Predicting the Predicted: A Comparison of Machine Learning-Based Collision Cross-Section Prediction Models for Small Molecules

Sara M de Cripan,Trisha Arora,Adrià Olomí,Núria Canela,Gary Siuzdak,Xavier Domingo-Almenara
DOI: https://doi.org/10.1021/acs.analchem.4c00630
IF: 7.4
2024-05-24
Analytical Chemistry
Abstract:The application of machine learning (ML) to -omics research is growing at an exponential rate owing to the increasing availability of large amounts of data for model training. Specifically, in metabolomics, ML has enabled the prediction of tandem mass spectrometry and retention time data. More recently, due to the advent of ion mobility, new ML models have been introduced for collision cross-section (CCS) prediction, but those have been trained with different and relatively small data sets...
chemistry, analytical
What problem does this paper attempt to address?
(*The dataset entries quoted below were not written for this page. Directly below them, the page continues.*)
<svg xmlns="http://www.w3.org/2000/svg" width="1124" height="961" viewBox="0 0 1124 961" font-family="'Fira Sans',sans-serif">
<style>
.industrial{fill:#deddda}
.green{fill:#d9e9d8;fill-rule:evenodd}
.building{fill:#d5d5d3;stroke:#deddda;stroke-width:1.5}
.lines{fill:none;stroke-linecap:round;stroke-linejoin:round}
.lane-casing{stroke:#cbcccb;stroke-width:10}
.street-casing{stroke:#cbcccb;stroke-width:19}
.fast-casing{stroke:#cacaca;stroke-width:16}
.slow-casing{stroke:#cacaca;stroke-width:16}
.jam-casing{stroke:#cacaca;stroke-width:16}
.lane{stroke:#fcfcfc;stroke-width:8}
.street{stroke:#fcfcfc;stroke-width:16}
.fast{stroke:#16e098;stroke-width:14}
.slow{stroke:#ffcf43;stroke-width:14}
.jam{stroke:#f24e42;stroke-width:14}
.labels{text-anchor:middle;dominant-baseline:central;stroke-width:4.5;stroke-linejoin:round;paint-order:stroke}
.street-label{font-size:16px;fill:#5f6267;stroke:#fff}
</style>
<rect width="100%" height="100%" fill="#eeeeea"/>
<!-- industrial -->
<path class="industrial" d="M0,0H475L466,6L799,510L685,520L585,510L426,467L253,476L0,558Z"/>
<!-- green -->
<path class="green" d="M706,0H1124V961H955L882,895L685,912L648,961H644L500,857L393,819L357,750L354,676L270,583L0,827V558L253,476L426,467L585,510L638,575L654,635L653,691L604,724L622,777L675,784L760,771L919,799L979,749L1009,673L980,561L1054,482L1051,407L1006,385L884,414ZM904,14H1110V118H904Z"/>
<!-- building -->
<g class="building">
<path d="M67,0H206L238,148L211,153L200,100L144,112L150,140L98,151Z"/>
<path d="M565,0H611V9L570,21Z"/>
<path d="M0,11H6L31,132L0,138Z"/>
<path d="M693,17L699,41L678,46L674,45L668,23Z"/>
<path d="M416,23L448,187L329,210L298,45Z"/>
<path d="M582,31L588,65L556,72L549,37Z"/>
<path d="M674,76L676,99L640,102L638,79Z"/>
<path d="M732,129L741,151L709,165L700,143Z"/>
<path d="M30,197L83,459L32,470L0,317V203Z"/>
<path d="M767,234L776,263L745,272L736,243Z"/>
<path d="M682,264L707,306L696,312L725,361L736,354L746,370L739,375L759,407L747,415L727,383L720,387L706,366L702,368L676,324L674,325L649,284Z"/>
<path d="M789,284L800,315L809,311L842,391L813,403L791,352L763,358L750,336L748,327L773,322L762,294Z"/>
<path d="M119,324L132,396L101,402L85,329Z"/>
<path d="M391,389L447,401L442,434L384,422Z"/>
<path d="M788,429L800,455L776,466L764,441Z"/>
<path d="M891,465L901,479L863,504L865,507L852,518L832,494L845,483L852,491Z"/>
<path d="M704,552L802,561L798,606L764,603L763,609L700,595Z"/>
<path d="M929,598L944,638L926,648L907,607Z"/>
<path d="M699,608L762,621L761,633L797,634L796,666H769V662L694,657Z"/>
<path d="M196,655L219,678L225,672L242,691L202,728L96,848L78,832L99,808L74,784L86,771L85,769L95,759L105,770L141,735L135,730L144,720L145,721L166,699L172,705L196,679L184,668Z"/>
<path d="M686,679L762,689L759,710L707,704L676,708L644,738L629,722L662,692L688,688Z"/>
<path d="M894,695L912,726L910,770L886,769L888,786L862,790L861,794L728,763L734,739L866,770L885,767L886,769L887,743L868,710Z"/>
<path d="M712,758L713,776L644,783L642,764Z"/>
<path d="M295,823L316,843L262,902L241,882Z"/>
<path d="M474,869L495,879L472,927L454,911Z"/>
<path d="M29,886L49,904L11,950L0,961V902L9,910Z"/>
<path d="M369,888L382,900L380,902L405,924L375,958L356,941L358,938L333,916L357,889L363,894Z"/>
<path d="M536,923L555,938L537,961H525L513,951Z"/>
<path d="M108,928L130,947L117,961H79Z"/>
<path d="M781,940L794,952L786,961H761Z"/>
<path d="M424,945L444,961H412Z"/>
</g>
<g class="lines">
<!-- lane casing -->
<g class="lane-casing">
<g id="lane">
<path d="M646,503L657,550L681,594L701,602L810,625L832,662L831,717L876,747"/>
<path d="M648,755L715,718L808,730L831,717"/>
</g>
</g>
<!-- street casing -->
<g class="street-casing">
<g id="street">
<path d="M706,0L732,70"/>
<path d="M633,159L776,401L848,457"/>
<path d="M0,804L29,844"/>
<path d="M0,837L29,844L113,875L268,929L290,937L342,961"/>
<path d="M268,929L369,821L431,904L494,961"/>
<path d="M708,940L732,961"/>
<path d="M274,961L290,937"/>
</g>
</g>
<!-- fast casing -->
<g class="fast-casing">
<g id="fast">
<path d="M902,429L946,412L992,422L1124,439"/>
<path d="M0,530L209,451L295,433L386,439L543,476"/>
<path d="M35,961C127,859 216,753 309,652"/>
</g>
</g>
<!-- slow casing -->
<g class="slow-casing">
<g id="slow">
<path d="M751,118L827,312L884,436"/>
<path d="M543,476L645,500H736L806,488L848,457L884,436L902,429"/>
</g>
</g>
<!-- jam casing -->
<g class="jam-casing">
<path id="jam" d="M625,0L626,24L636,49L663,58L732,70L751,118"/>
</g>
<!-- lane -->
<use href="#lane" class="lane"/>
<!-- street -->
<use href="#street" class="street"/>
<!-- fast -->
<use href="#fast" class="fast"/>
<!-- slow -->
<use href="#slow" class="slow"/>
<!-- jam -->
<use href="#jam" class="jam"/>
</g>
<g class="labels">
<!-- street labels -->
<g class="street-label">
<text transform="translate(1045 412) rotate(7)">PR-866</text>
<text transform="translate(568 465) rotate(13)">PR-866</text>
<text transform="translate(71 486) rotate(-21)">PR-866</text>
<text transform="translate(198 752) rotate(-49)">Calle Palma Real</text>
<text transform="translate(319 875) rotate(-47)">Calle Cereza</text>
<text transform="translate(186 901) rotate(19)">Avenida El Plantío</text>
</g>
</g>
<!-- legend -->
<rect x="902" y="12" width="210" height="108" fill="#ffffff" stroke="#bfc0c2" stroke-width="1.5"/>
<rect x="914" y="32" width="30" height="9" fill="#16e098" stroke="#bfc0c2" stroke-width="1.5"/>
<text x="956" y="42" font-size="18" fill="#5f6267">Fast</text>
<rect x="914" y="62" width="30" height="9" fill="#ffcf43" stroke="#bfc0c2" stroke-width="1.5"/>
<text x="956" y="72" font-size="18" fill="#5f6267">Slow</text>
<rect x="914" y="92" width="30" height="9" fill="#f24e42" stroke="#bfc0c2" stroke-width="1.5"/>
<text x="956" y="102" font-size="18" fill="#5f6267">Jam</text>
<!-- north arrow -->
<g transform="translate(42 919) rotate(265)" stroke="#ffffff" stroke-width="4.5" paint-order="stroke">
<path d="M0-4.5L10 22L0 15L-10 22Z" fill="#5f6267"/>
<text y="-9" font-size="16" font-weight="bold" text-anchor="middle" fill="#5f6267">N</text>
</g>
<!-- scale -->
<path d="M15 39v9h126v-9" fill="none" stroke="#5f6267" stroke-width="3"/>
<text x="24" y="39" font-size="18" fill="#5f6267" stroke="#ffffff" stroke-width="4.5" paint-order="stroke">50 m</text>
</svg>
The paper aims to address the accuracy issue of Collision Cross-Section (CCS) prediction in Ion Mobility-Mass Spectrometry (IM-MS). Specifically, the goals of the paper include: 1. **Comparison of Existing Machine Learning Models**: - The paper compares four existing machine learning-based CCS prediction models (CCSP2.0, CCSBase, AllCCS, and DeepCCS) and evaluates their performance on the newly released METLIN-CCS dataset. 2. **Evaluation of Model Generalization Ability**: - The study assesses the performance of these models on unseen datasets (such as the AllCCS2 library) to evaluate their generalization ability. 3. **Exploration of Molecular Structure Diversity Impact**: - It analyzes the impact of molecular structure diversity in the training data on model performance and explores how increasing the number of structurally similar molecules can improve prediction accuracy. 4. **Evaluation of Linear Models and Fingerprint Methods**: - The paper compares the performance of fingerprint-based linear models with existing complex machine learning models to explore the effectiveness of simplified models. 5. **Metabolite Annotation Performance**: - It evaluates the performance of different models in metabolite annotation based on predicted CCS values, particularly their ability to rank and filter out incorrect candidates. Overall, the paper attempts to systematically compare different models to identify the best CCS prediction method and explore how to improve existing models to enhance their application value in practical metabolomics analysis.